Required work =>
Rewrite the stretch from the line containing "left knee: (252, 354, 0)" through the line containing "right ankle: (455, 435, -24)", replacing "Person" with "Subject" and leaving everything else unchanged. Return only those lines.

Saved data entries
============================================================

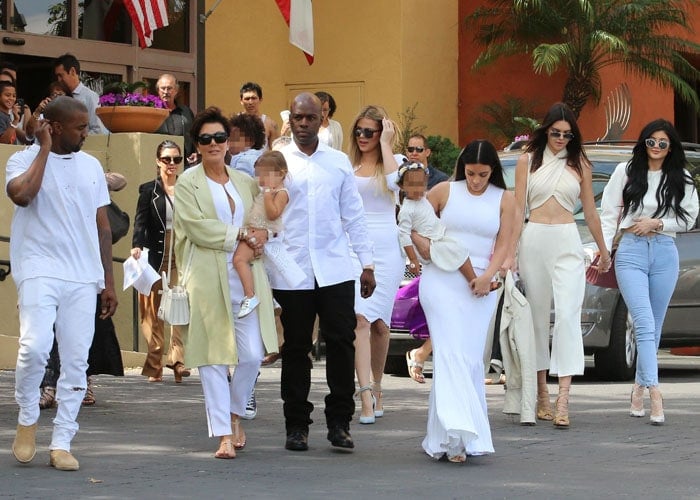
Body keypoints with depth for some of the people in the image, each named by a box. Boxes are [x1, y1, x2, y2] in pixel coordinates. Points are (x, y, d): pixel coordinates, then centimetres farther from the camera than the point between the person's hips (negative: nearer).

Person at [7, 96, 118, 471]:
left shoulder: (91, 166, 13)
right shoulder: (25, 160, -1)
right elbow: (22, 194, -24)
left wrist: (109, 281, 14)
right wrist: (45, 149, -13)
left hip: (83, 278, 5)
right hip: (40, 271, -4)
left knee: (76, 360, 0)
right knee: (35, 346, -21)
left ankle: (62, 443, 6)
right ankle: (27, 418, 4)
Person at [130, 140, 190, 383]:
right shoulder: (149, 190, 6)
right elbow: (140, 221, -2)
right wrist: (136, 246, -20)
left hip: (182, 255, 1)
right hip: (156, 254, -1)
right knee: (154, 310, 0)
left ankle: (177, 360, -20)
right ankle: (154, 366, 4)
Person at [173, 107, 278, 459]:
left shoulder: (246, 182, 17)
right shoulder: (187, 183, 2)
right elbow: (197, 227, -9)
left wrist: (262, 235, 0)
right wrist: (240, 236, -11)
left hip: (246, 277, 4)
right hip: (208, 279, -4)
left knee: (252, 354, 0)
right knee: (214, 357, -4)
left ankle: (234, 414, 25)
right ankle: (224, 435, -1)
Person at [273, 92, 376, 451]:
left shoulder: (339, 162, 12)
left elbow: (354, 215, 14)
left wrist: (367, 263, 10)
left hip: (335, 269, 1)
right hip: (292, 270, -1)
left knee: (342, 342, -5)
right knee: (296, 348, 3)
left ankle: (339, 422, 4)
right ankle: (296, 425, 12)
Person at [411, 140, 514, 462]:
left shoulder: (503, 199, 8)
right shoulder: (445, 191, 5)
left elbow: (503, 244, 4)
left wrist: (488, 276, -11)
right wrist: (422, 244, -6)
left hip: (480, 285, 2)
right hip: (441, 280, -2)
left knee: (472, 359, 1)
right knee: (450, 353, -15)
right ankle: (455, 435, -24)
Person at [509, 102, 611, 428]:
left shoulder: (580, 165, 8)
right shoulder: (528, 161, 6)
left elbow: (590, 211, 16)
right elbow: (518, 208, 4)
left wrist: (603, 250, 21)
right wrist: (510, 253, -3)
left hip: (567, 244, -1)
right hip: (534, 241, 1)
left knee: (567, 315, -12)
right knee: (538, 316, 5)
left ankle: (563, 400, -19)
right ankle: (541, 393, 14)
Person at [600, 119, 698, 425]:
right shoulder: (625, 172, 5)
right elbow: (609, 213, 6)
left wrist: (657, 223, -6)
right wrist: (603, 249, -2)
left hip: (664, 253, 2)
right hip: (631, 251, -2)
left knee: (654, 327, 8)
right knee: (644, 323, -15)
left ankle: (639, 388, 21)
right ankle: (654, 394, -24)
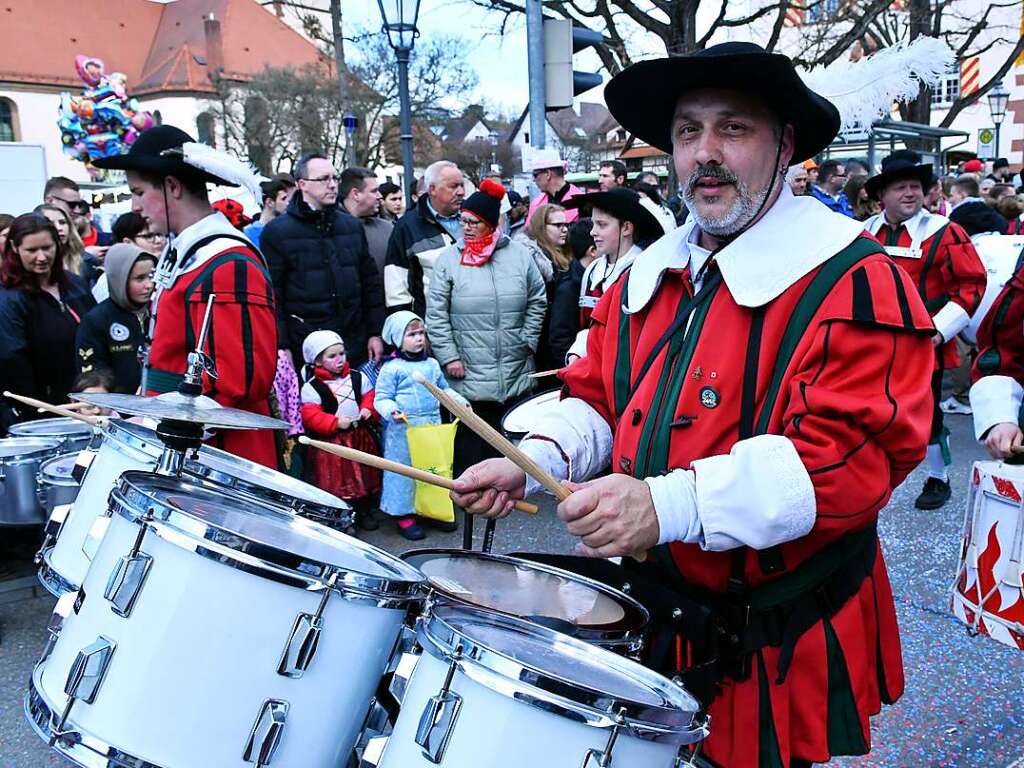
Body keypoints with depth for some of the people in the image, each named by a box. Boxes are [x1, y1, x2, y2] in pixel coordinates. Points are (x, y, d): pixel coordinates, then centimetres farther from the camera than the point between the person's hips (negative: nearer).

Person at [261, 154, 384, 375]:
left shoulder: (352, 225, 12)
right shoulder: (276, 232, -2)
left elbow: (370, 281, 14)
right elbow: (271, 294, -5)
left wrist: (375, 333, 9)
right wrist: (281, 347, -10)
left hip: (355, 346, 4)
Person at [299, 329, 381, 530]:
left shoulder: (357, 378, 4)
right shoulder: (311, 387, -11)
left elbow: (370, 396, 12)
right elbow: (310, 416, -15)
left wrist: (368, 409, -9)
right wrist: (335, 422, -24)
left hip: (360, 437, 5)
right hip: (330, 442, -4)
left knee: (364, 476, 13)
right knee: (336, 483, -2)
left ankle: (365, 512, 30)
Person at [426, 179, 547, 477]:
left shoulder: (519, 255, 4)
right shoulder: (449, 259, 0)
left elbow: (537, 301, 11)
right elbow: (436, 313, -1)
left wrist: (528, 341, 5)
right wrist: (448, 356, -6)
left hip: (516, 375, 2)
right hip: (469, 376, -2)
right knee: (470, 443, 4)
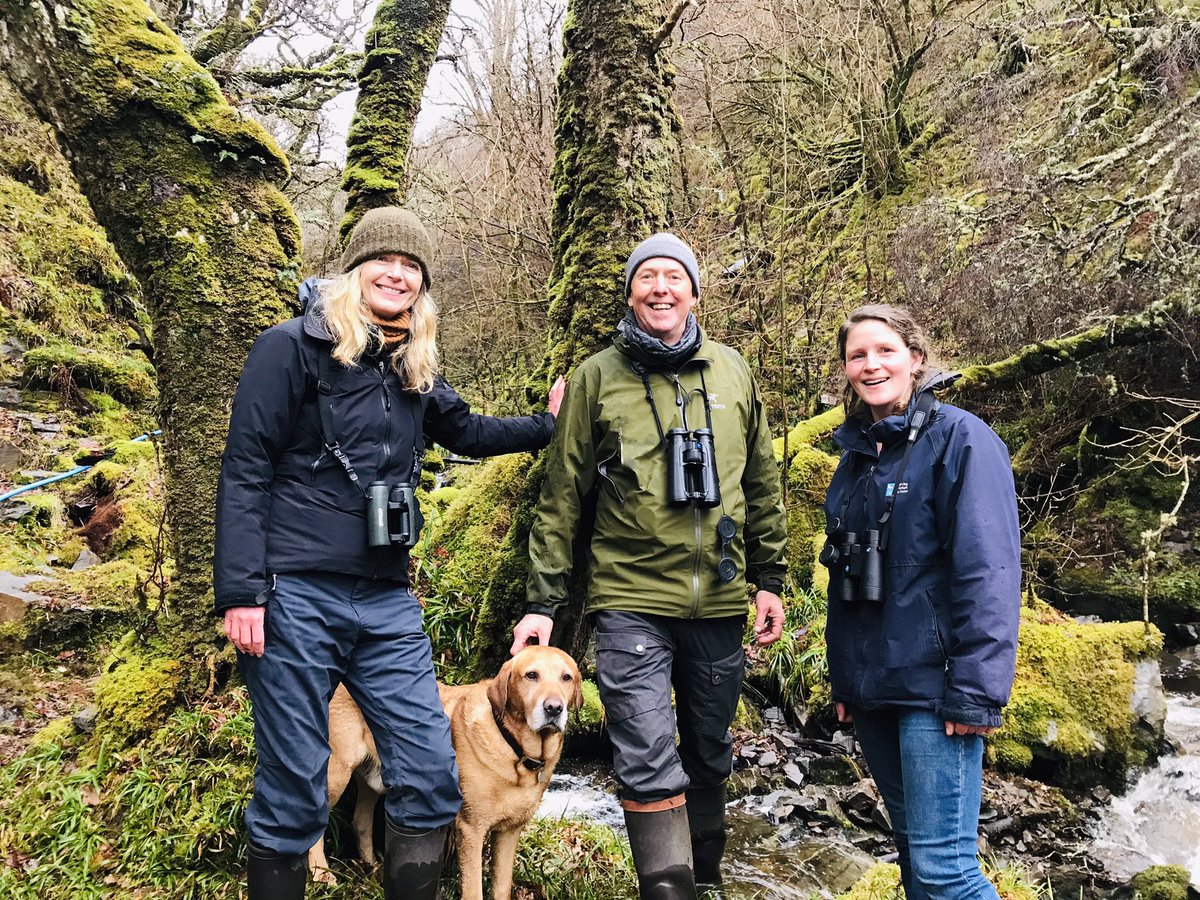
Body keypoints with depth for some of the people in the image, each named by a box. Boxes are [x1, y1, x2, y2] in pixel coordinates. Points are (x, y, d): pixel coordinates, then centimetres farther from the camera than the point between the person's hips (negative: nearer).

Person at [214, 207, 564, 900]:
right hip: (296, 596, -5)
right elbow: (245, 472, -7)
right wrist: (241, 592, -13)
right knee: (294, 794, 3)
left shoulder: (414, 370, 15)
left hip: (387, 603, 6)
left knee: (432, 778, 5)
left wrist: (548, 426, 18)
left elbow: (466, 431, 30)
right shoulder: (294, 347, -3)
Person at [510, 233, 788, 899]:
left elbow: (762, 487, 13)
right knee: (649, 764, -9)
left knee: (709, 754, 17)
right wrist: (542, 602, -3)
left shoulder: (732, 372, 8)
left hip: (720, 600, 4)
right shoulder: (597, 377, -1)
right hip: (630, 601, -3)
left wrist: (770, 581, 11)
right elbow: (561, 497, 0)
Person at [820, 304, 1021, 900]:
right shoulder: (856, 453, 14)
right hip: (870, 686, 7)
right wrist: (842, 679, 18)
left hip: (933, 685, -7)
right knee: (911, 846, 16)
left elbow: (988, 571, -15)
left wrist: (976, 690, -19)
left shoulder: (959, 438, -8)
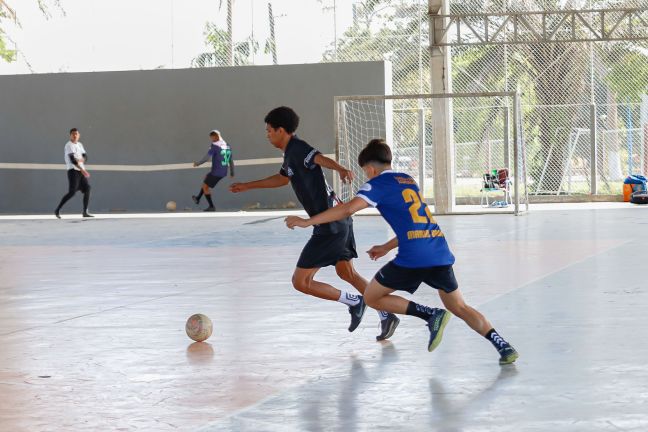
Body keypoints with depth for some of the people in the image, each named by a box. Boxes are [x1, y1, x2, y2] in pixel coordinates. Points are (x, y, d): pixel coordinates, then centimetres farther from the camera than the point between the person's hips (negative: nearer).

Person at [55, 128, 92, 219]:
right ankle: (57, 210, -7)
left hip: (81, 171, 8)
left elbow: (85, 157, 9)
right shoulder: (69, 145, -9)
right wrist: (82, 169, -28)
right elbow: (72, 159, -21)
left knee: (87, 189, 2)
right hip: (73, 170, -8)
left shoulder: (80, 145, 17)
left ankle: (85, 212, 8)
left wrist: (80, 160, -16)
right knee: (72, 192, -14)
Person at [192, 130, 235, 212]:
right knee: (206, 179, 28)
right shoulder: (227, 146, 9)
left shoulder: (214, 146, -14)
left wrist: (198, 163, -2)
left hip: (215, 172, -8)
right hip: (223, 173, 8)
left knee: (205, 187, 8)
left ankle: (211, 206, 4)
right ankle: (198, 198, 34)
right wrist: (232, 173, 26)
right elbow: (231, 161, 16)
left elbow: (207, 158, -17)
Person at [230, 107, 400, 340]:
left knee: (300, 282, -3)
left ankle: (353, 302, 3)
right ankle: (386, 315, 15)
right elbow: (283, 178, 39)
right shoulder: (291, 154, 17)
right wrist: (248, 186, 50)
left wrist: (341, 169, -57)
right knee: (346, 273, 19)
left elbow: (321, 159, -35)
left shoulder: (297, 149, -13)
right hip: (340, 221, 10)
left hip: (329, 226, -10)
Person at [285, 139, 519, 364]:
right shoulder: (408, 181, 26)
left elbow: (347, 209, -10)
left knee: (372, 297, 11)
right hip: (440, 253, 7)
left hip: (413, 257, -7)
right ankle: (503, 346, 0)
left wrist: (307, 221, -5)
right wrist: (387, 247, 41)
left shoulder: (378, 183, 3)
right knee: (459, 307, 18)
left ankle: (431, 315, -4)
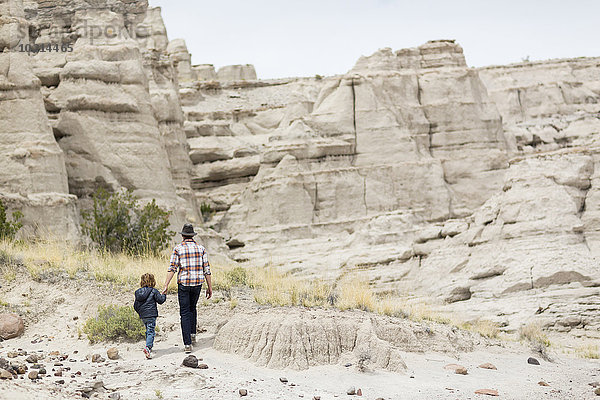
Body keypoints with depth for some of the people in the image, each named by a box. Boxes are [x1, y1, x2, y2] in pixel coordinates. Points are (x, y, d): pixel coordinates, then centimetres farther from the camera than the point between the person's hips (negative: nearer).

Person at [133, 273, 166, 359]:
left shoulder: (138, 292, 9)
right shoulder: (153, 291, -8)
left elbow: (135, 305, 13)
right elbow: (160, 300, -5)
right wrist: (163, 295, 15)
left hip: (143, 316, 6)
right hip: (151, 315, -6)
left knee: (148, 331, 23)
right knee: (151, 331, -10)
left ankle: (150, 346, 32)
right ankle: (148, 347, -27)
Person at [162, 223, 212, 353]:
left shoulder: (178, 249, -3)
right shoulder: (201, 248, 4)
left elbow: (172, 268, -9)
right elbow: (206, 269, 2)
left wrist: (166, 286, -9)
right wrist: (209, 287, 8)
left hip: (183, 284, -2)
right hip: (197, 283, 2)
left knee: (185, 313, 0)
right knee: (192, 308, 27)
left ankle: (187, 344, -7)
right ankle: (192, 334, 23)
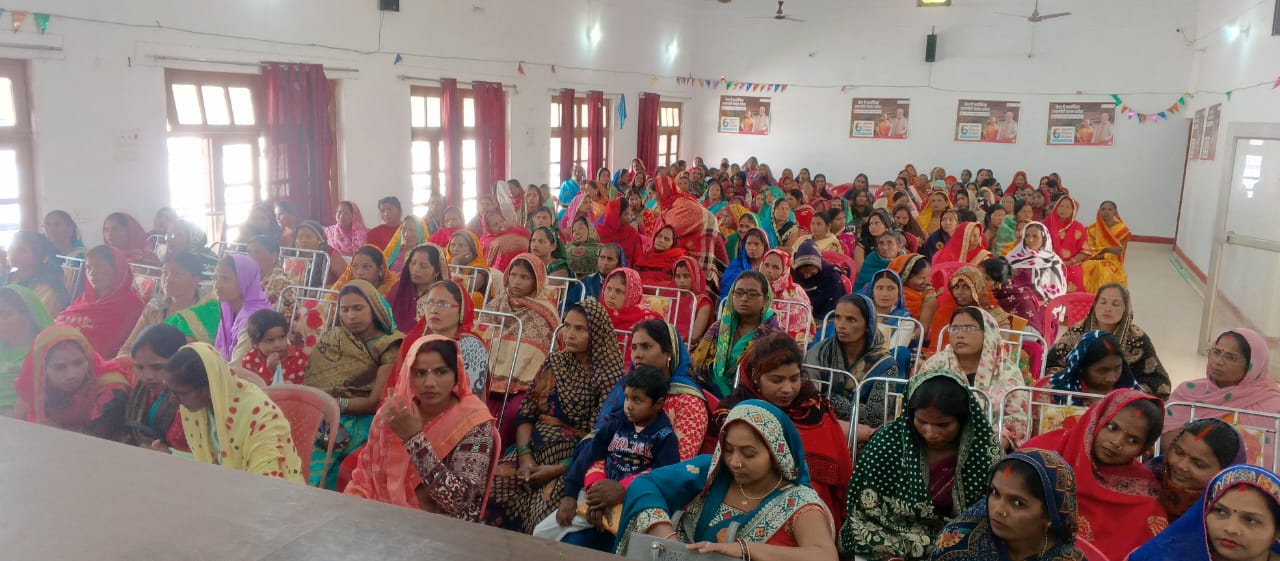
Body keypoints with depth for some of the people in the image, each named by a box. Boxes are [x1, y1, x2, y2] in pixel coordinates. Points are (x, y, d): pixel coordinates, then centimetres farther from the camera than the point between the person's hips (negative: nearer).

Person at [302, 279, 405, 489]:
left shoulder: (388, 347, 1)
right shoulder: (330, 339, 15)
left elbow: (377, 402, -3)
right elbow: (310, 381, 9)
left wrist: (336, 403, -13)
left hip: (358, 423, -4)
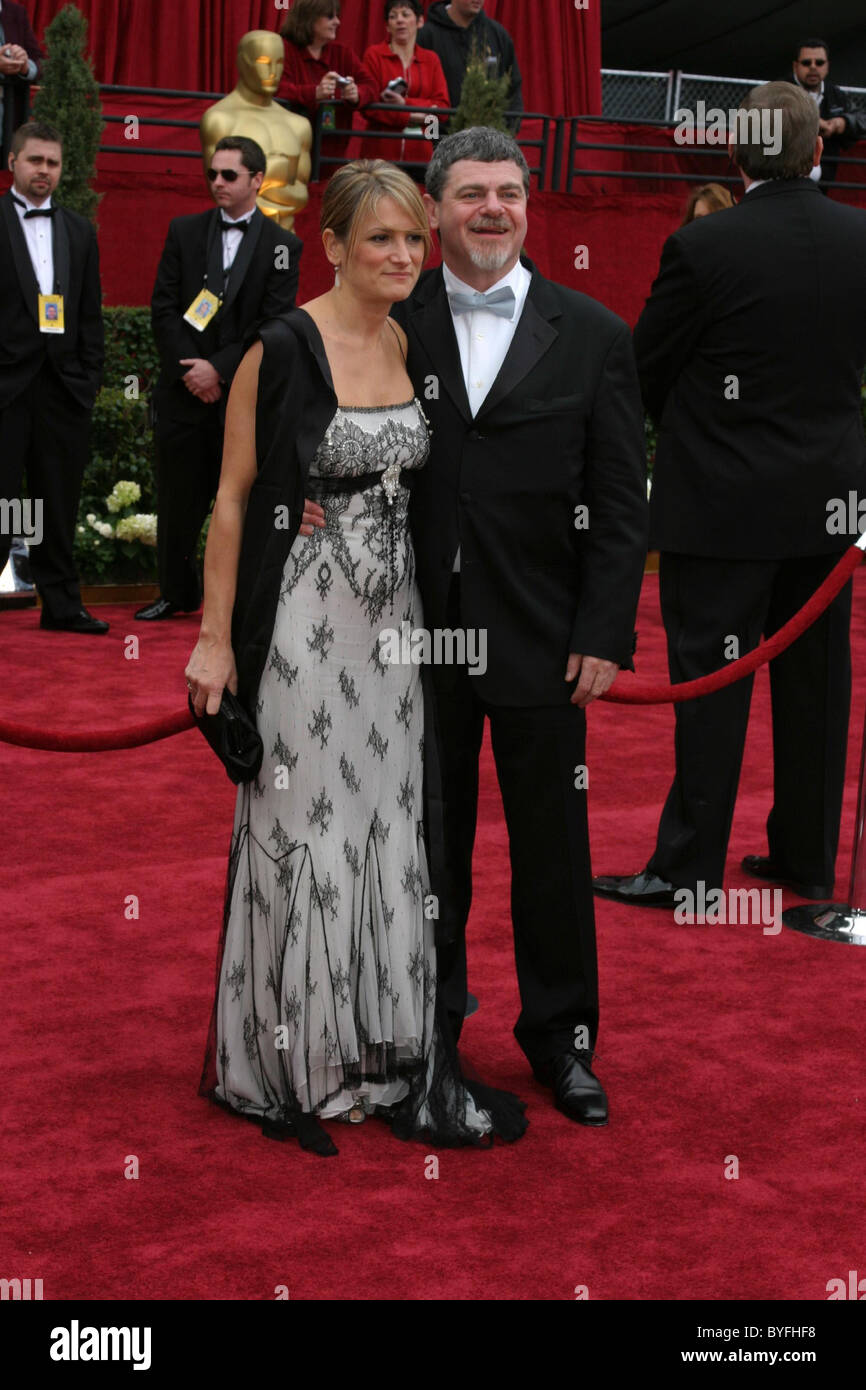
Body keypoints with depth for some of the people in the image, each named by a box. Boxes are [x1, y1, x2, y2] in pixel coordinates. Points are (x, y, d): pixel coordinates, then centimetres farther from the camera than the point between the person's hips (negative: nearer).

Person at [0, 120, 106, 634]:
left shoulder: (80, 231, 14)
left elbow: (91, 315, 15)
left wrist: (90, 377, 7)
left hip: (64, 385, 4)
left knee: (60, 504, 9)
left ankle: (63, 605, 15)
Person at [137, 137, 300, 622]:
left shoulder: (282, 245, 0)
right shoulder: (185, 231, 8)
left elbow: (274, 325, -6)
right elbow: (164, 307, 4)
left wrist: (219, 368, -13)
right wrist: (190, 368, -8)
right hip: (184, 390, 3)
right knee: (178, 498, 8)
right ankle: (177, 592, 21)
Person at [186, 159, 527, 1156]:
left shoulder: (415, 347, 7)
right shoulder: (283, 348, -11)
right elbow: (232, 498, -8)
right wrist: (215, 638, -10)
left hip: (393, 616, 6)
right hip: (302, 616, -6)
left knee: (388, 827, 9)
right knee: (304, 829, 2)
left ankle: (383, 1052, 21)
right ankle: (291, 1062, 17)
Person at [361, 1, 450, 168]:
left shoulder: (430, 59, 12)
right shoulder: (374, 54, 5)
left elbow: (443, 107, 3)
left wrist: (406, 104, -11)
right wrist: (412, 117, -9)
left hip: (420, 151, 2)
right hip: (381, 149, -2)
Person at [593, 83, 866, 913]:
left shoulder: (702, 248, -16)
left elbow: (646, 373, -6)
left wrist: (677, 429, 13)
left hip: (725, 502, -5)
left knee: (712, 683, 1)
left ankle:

============================================================

Problem solution =>
left knee: (252, 354, 0)
right knee: (214, 357, -4)
left ankle: (234, 414, 25)
right ankle: (224, 435, -1)
Subject at [273, 92, 376, 451]:
left shoulder: (339, 162, 12)
left elbow: (354, 215, 14)
left wrist: (367, 263, 10)
left hip: (335, 269, 1)
right hip: (292, 270, -1)
left knee: (342, 342, -5)
right knee: (296, 348, 3)
left ankle: (339, 422, 4)
right ankle: (296, 425, 12)
Subject at [411, 140, 514, 462]:
left shoulder: (503, 199, 8)
right shoulder: (445, 191, 5)
left elbow: (503, 244, 4)
left wrist: (488, 276, -11)
right wrist: (422, 244, -6)
left hip: (480, 285, 2)
right hip: (441, 280, -2)
left knee: (472, 359, 1)
right knee: (450, 353, -15)
right ankle: (455, 435, -24)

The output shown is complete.